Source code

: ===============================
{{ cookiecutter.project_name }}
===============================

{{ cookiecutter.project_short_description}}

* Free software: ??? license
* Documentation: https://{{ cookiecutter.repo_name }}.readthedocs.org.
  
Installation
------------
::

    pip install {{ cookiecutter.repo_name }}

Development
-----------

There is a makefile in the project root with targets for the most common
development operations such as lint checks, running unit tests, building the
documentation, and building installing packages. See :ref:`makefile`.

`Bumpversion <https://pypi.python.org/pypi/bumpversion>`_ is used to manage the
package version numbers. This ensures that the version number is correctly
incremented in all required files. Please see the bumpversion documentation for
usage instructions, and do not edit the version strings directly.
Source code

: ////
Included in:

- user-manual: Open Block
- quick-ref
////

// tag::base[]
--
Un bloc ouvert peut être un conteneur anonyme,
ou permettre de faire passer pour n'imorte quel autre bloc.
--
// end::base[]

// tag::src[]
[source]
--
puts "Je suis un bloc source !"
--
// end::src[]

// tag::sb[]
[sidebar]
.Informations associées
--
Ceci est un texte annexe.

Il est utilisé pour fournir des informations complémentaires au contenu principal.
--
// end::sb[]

**What the exercise asks:** Faithfully reproduce all of the records, character for character.

**Expected output:**
Source code

: ===============================
{{ cookiecutter.project_name }}
===============================

{{ cookiecutter.project_short_description}}

* Free software: ??? license
* Documentation: https://{{ cookiecutter.repo_name }}.readthedocs.org.
  
Installation
------------
::

    pip install {{ cookiecutter.repo_name }}

Development
-----------

There is a makefile in the project root with targets for the most common
development operations such as lint checks, running unit tests, building the
documentation, and building installing packages. See :ref:`makefile`.

`Bumpversion <https://pypi.python.org/pypi/bumpversion>`_ is used to manage the
package version numbers. This ensures that the version number is correctly
incremented in all required files. Please see the bumpversion documentation for
usage instructions, and do not edit the version strings directly.
Source code

: ////
Included in:

- user-manual: Open Block
- quick-ref
////

// tag::base[]
--
Un bloc ouvert peut être un conteneur anonyme,
ou permettre de faire passer pour n'imorte quel autre bloc.
--
// end::base[]

// tag::src[]
[source]
--
puts "Je suis un bloc source !"
--
// end::src[]

// tag::sb[]
[sidebar]
.Informations associées
--
Ceci est un texte annexe.

Il est utilisé pour fournir des informations complémentaires au contenu principal.
--
// end::sb[]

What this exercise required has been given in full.